Protect your networks

Have the skills and tools to know what your networks are doing, so that you can spot when activity on the network changes without a reasonable explanation. Check:

  • how each of the networks you use protects itself
  • what threats are addressed
  • how your networks defend against them

When connecting to a network, implement controls in your own environment to protect the networks you use. Apply any controls that are required by your network providers. Connections to PSN should be PSN compliant.

Layer your security

Ensure that you:

  • don’t rely on any single component to protect your data
  • use security tools as well as native functionality
  • consider where logging and alerting can offer a more effective (or complementary) mitigation over rigid or inhibitive controls

Principle 3: Design for interworking and flexibility

Use open standards

Data networks carry a wide variety of network traffic. When choosing services, ensure that they use published standards. There are a number of proprietary standards and approaches in the network layer and unless you have a specific specialist requirement an industry standard should be used.

Maximise use of commoditised services

You should:

  • make it easy to change to meet your changing needs
  • buy what you need, when you need it
  • choose networks separately from other services, using providers’ standard commercial terms and conditions
  • minimise your own WAN estate - share infrastructure where you can

Consolidate use of data networks and migrate to IP based technologies

Almost all current technologies rely on data networking. Where possible, all services should be reachable from different networks and so use the same network services, as opposed to specific networks for specific purposes. This significantly reduces costs and makes it much easier to share services with others.
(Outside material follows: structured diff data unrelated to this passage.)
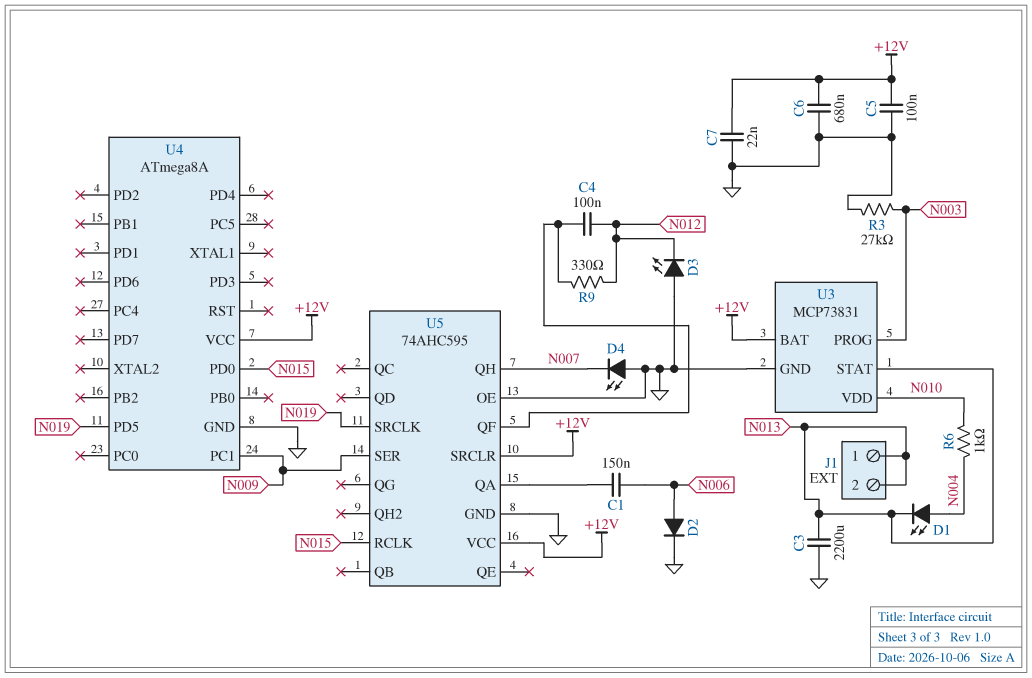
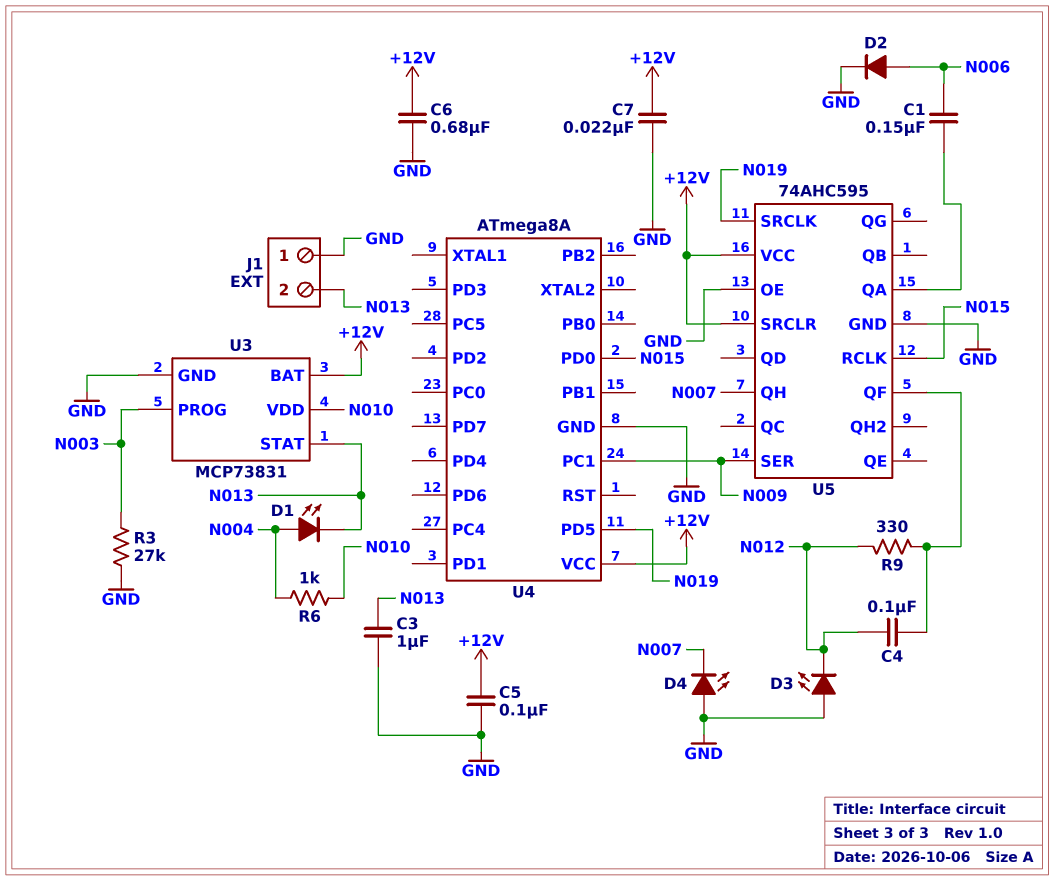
C3: 2200uF (GND, N013) -> 1uF (GND, N013)
J1 pin 1: N013 -> GND

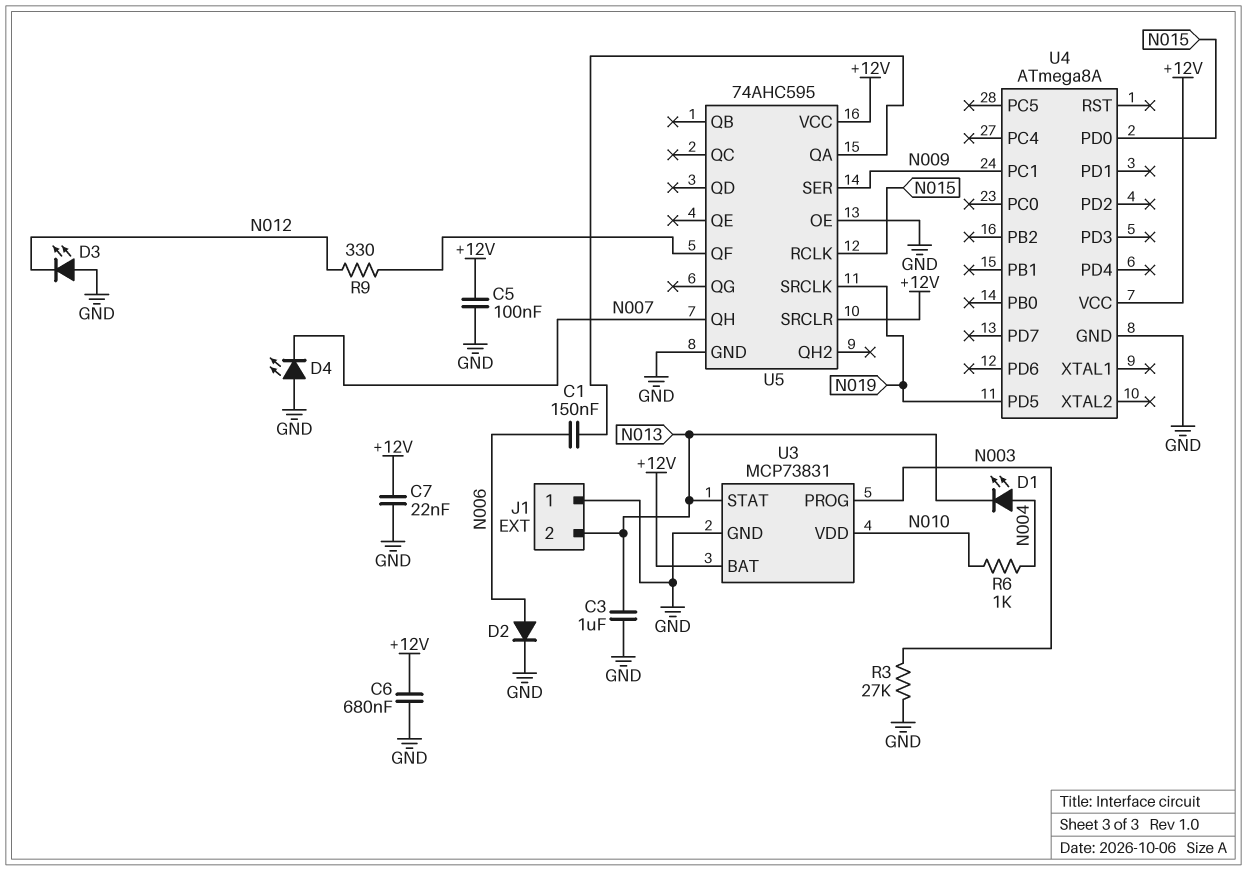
C4: 100nF (N012, U5/QF) -> none

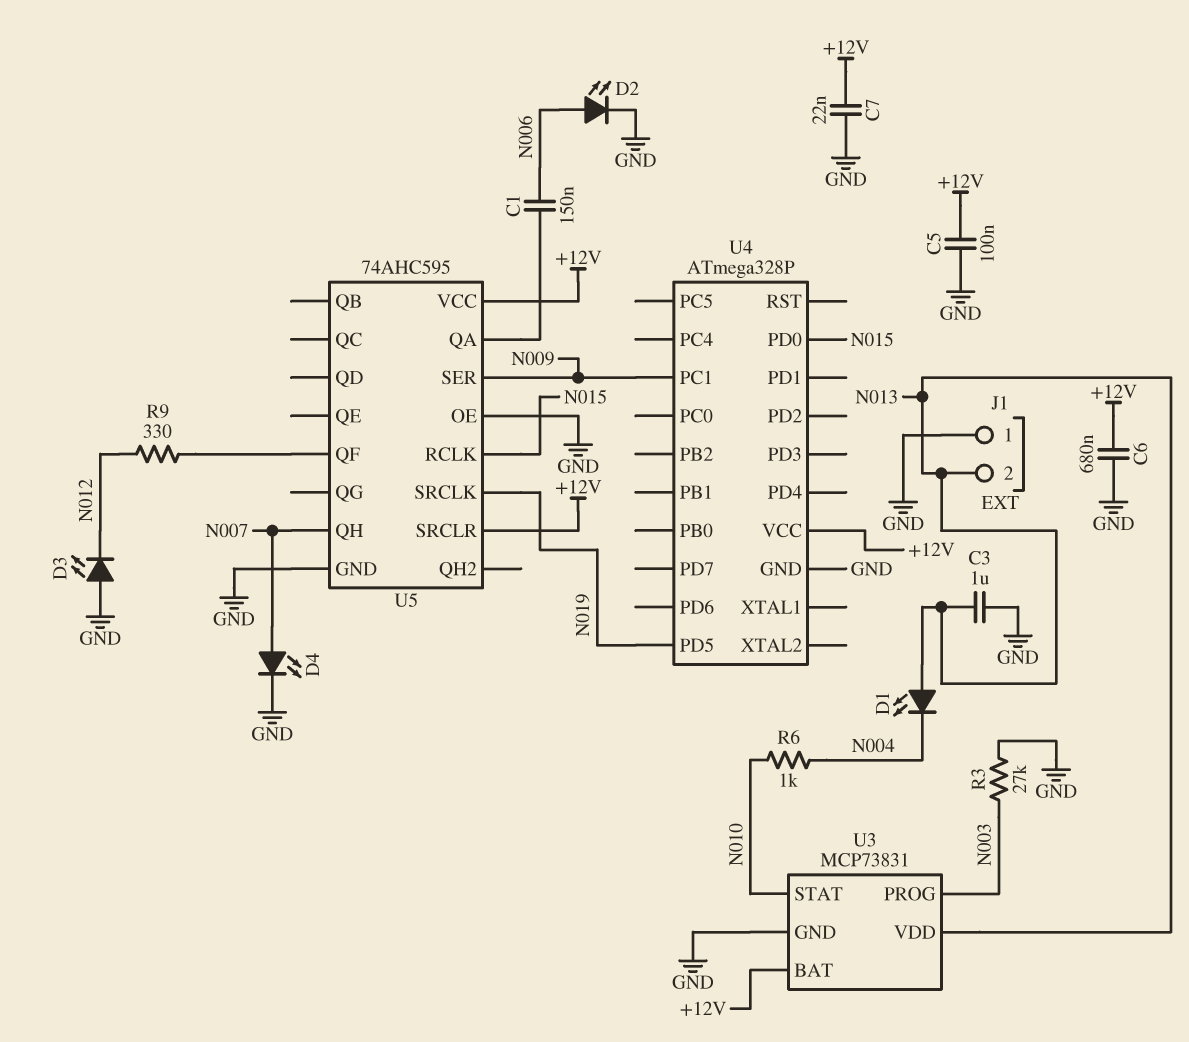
D1: LED (A N004, K N013) -> LED (A N013, K N004)
D2: diode (A N006, K GND) -> LED (A N006, K GND)
D4: LED (A GND, K N007) -> LED (A N007, K GND)
U3 pin STAT: N013 -> N010
U3 pin VDD: N010 -> N013
U4: ATmega8A -> ATmega328P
Where non IP-based technologies such as PBX telephony services are used, migrate to a more modern alternative based on IP networking as soon as is practical.

Designing for resilience aside, you should avoid solutions that force your organisation to maintain direct connections to more than one network.

Publish DNS names

Publish DNS records as widely as possible. This enables the widest range of people find a service and avoids restrictions based on knowledge of its name. Avoid restricting access to DNS records as a security mechanism. Knowledge of a service’s domain name or IP address is not the same as being able to access the service.

Remove technical barriers to cross-government access

There is increasing demand for access from across government to physical assets (for example environmental monitoring equipment) originally deployed by individual government organisations. While access control should be enforced, work to eliminate any unnecessary technical constraints that hinder the sharing of such assets. You should:

  • consider the wider access of devices that you own by other government organisations
  • use IPv6 in specifications and deployments where possible
  • restrict the use of NAT as a security tool and instead use alternative access control mechanisms where at all possible

Tools such as NAT have been used historically due to a limit of address spaces and to enable private IP networks to be created. While this is common practice, it significantly increases complexity when connecting services together.

Join up to provide resilience

Consider how working with other government departments could consolidate networks and enhance resilience. If another department building is nearby, consider how you could work together, either to remove the need for circuits or to provide resilience.